— WHAT IS BEING ASKED —
Your task is to copy each line of the material that includes "soluciones".

— SOURCE MATERIAL —
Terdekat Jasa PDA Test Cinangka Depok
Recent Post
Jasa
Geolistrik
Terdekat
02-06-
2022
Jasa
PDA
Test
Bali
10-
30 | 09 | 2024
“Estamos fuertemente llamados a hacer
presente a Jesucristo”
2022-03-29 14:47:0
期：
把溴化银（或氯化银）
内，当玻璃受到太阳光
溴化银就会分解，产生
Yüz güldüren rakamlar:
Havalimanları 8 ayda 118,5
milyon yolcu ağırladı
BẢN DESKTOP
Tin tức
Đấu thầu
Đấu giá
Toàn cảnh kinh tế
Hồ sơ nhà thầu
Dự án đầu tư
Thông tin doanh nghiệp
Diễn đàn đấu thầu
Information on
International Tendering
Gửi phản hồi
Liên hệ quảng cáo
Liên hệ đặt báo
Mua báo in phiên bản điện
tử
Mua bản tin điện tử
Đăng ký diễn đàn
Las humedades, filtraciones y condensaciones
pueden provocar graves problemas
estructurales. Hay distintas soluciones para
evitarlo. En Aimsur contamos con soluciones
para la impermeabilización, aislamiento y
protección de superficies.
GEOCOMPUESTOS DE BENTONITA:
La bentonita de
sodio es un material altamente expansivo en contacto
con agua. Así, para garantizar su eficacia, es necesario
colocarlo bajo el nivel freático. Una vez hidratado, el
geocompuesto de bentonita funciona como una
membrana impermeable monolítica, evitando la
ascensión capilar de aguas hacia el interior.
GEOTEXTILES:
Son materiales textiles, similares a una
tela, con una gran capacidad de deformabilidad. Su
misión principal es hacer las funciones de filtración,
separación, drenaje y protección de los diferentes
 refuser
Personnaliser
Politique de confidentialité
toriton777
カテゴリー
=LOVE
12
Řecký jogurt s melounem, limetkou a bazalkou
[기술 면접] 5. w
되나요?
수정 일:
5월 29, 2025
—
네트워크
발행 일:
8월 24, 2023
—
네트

— EXERCISE ANSWER —
estructurales. Hay distintas soluciones para
evitarlo. En Aimsur contamos con soluciones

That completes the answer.